Major General Adel Al-Qalla, a military expert and president of the Egypt Socialist Party, told Ahram Online that he explained to the gathering that the Egypt-Israel Peace Treaty does not restrict the Egyptian army from mobilising to defend what is beyond Egypt’s border. Al-Qalla said that during Operation Cast Lead in 2008, “the Israeli army bombed targets inside Egypt amidst unjustified silence; today, we need to do the opposite.”
He added that the treaty does not mention this issue and that the main task of the army is to safeguard national security. Al-Qalla added: “Participating parties believe we need to adopt a position of military support to Gaza.” He noted that recommendations will result in creating a follow-up committee as well as holding an international conference to support Gaza. There will also be an address at the Arab League Saturday morning.

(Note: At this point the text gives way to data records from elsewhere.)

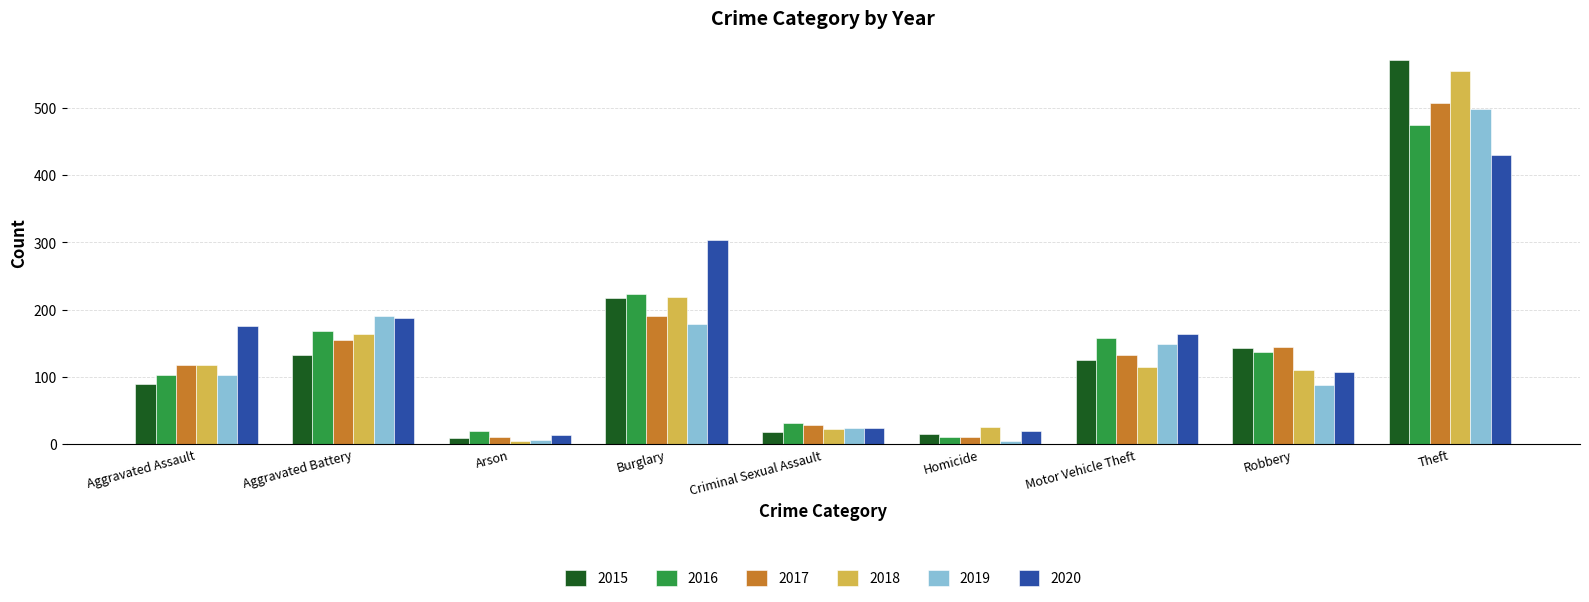

What value does the 2018 series have at Motor Vehicle Theft?

115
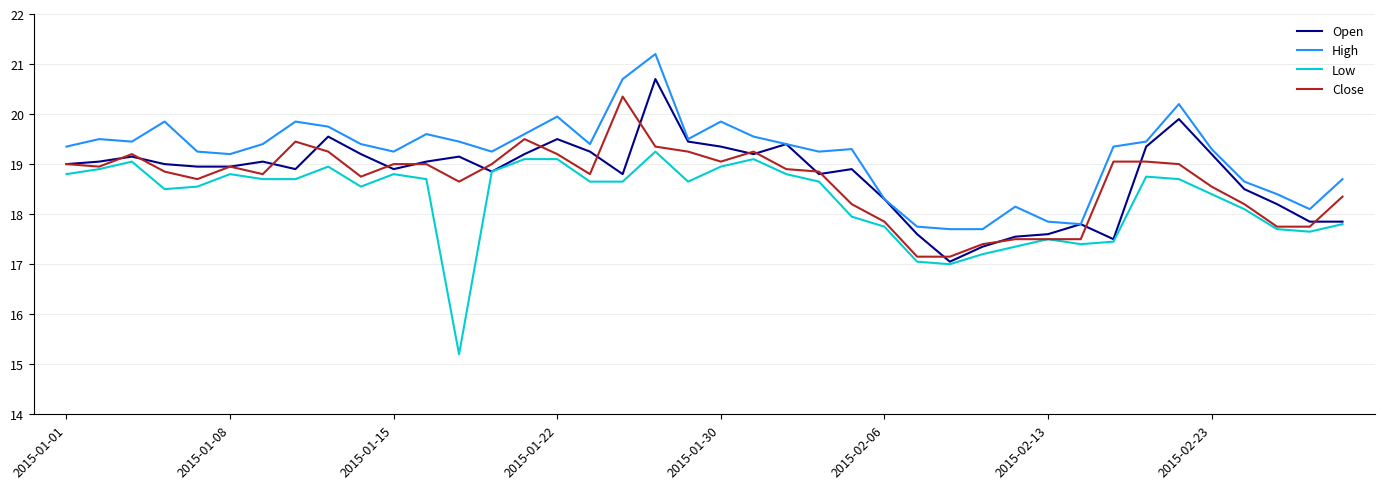

What are all the series names shown in the legend?

Open, High, Low, Close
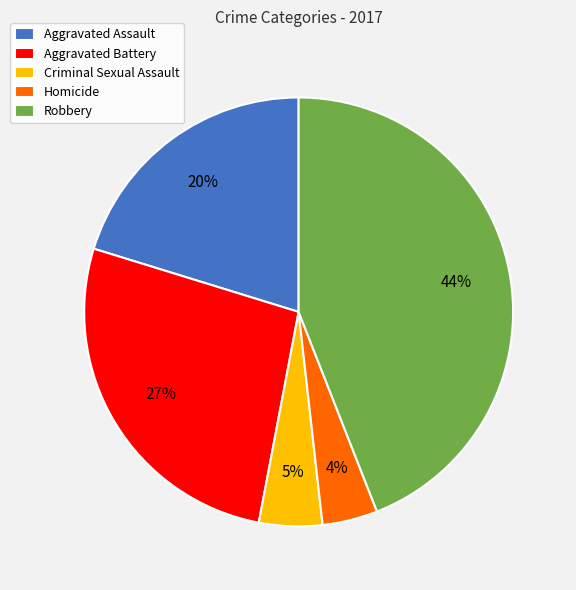

Which category has the biggest portion of the pie?

Robbery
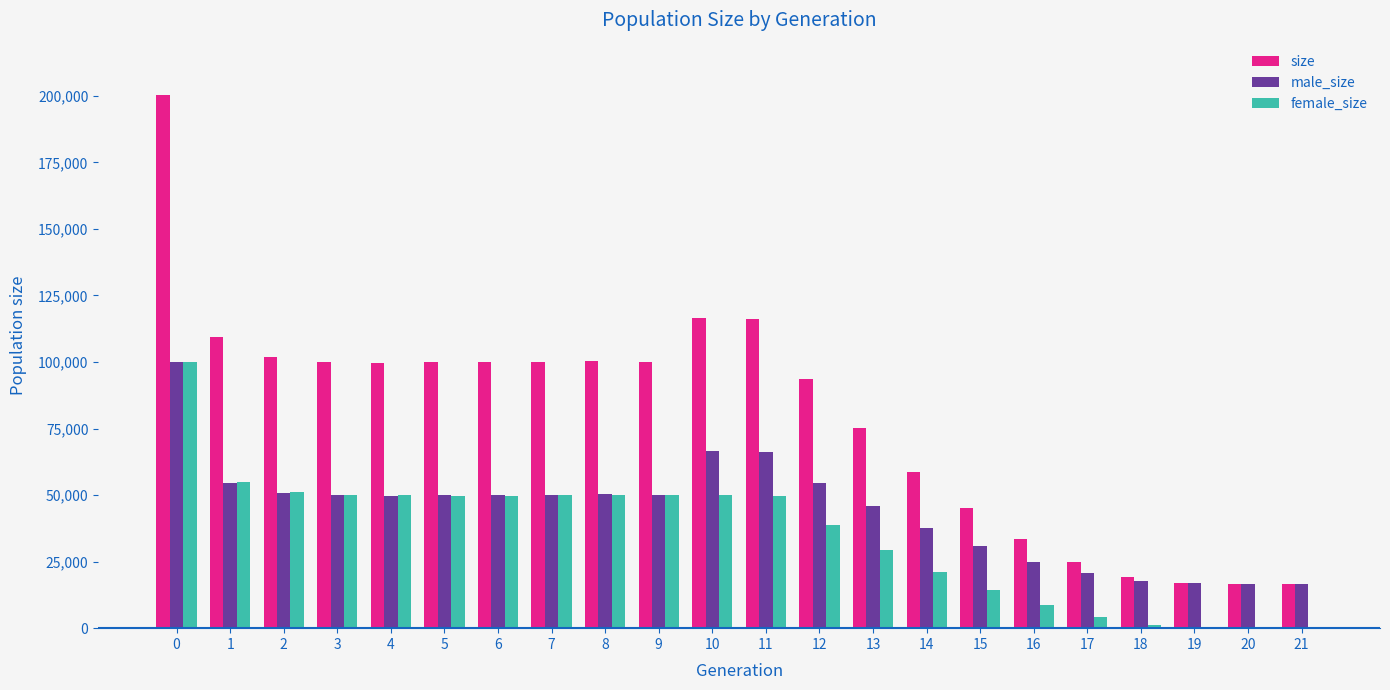

What are all the series names shown in the legend?

size, male_size, female_size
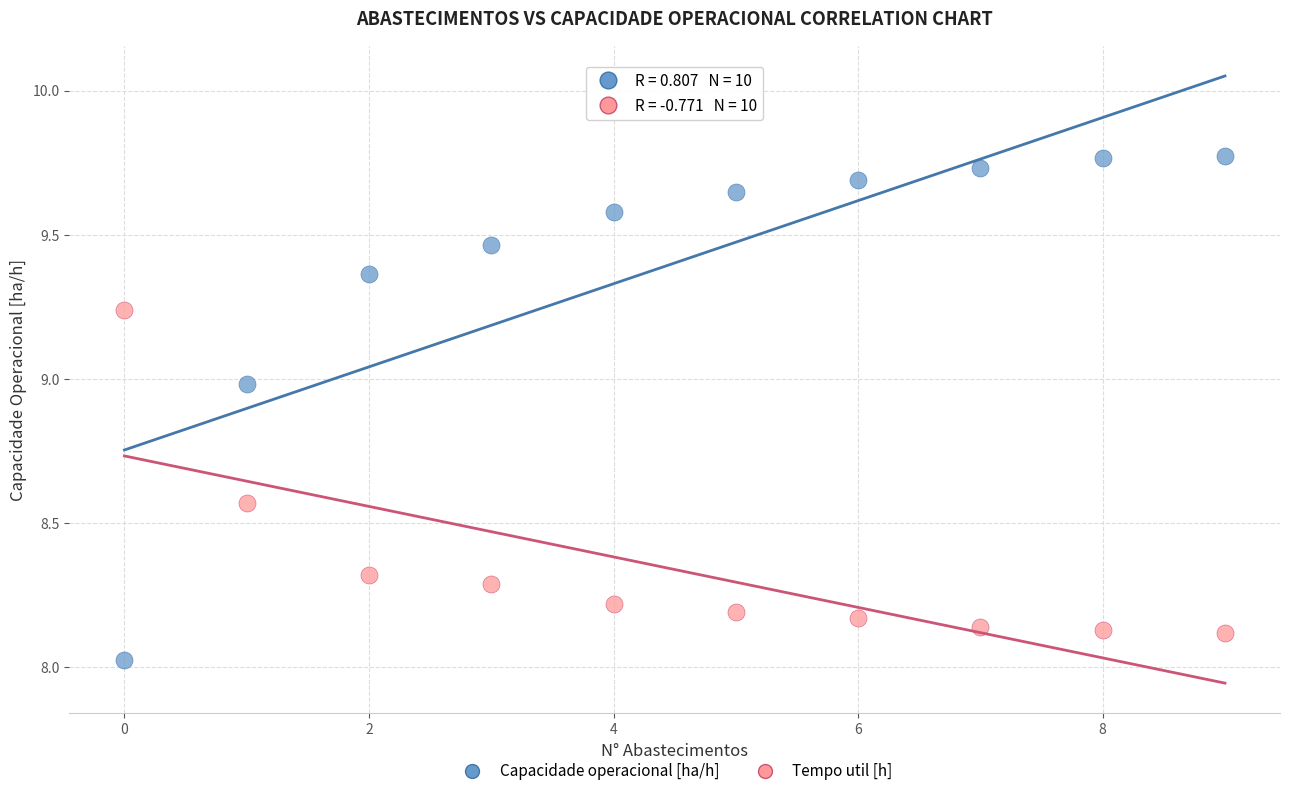

Across all data points, what is the range of Y values (max minus min)?

1.7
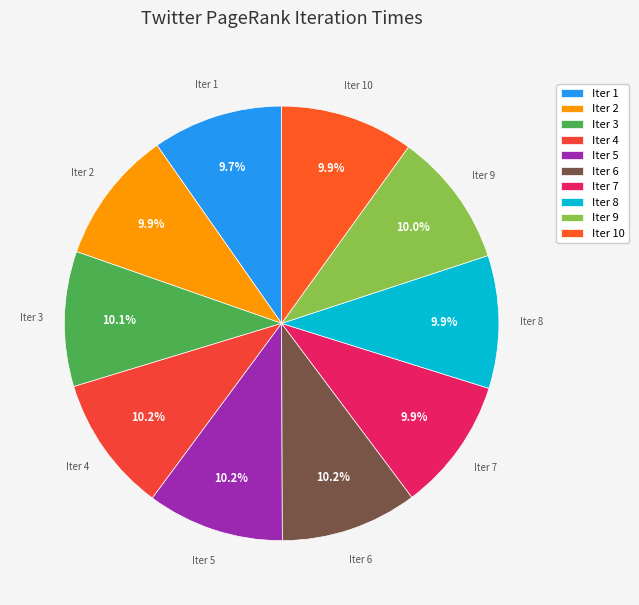

Is there a majority slice in this chart?

No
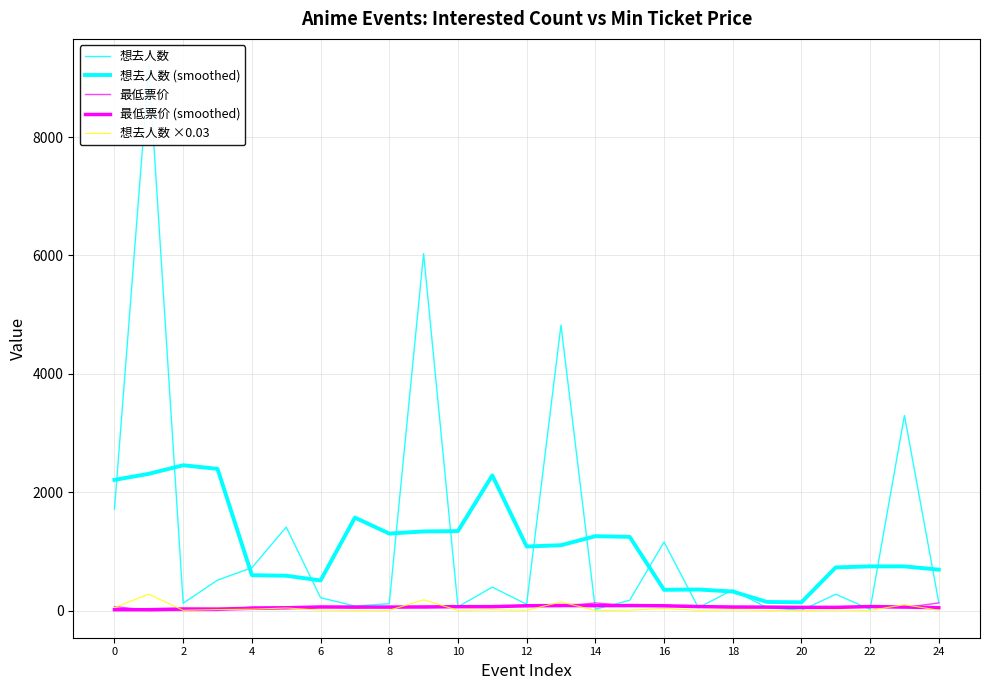

In 最低票价 (smoothed), how many points are higher than both neighbors (excluding endpoints)?

5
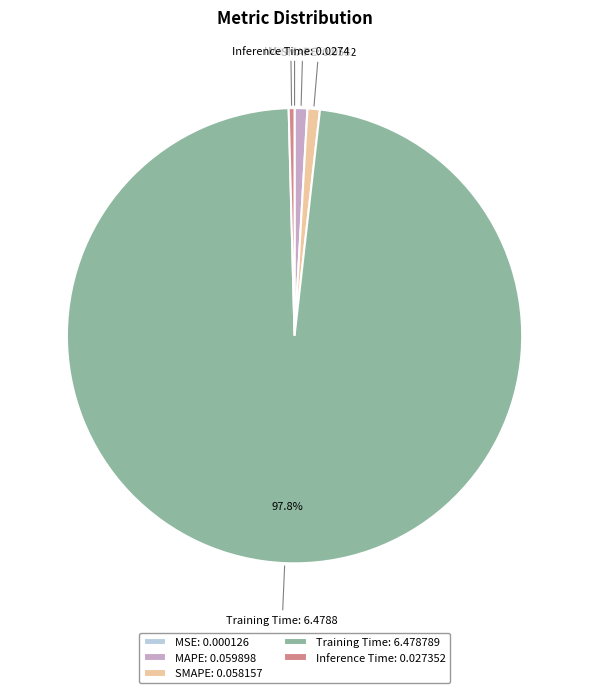

To the nearest percent, what is the combined percentage of Training Time and Inference Time?

98%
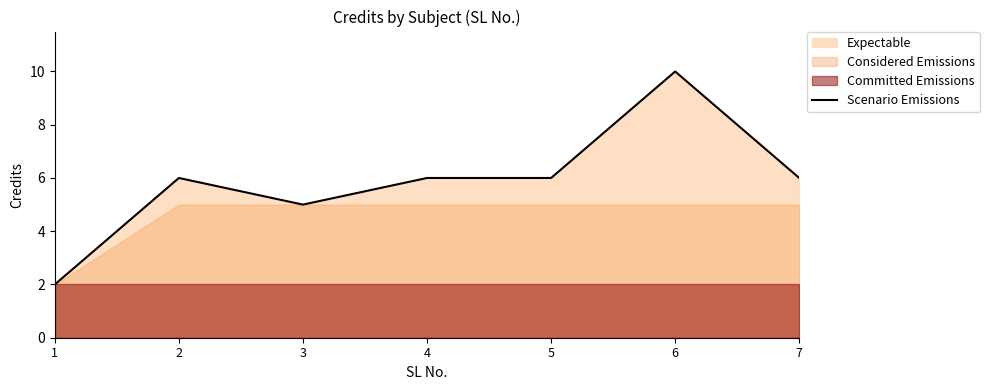

Read the value at 4.

6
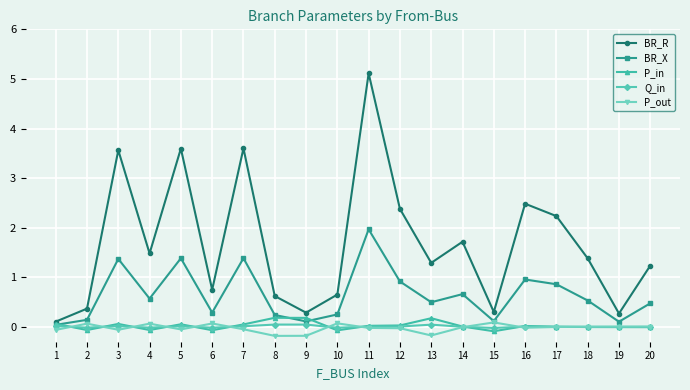

Which series has the largest range (max minus min)?

BR_R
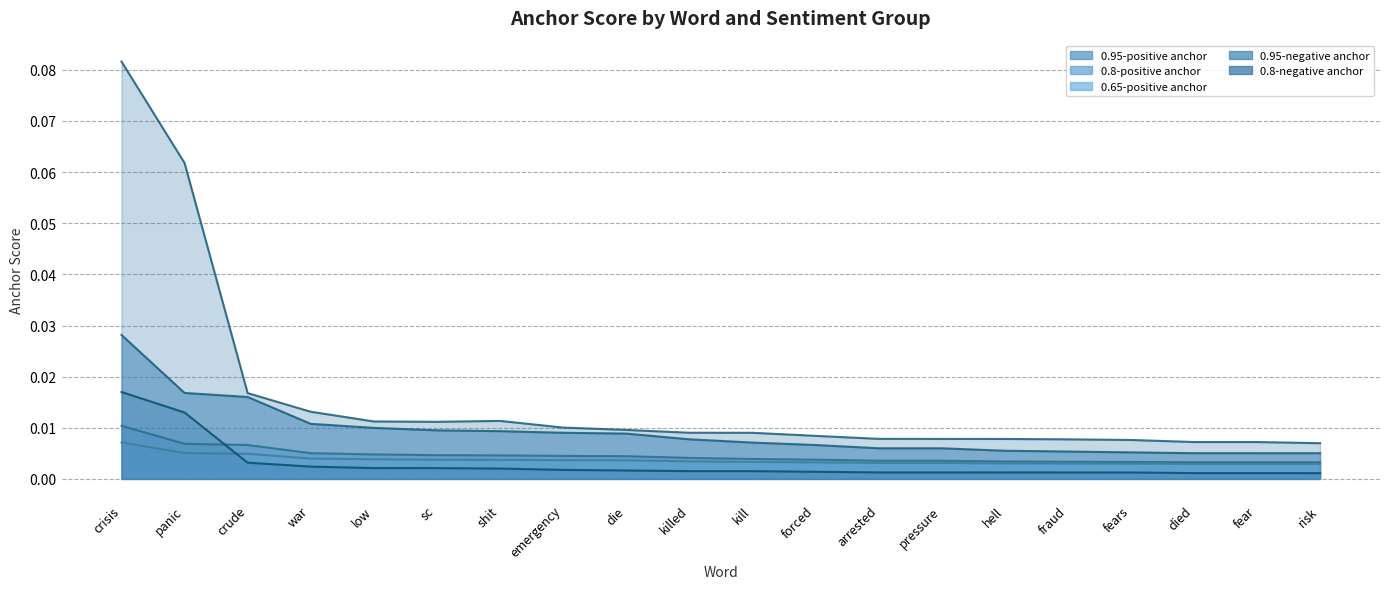

How many series are shown in this chart?

5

Mohamed Al-Saeed Idris, a founding member of the Nasserist Popular Current said that Salafist parties are unwilling to cooperate with regional parties such as Iran. Idris noted that “during discussions about restoring Egypt’s regional role in light of conditions in Syria, there was a need for Egypt, Iran and Turkey to form an axis, but they rejected the idea because of ideological differences with Tehran. The Salafists would only support a text urging the Islamic world to coordinate action, without mentioning Iran.”
During discussions of future steps, Essam Sultan from Al-Wasat Party, said: “There are two tracks to keep in mind. First, the political track that is governed by international political considerations, agreements, treaties and charters; the second track is the masses, that has a higher ceiling, which is what we are working on now. We are demanding support for Gaza and this achieves many goals, including restoring Egypt’s role.
“When we pressure the regime and government to revise Camp David, this is a political goal that must be shielded by popular support. When we call for Arab unity, that is also a goal. We believe the world changes by the will of the people and we will continue putting pressure on everyone, starting with our own regime and leadership. We will also put pressure on Israel by supporting the resistance.”
The meeting was attended by a wide range of political groups, including the FJP (under chairman El-Katatni); the Salafist El-Nour Party, Asala Party, and the Fadila Party, the liberal Free Egyptians Party, the Ghad El-Thawra Party, and the 6 April Youth Movement, along with several Nasserist parties under the Popular Current umbrella and independent MPs.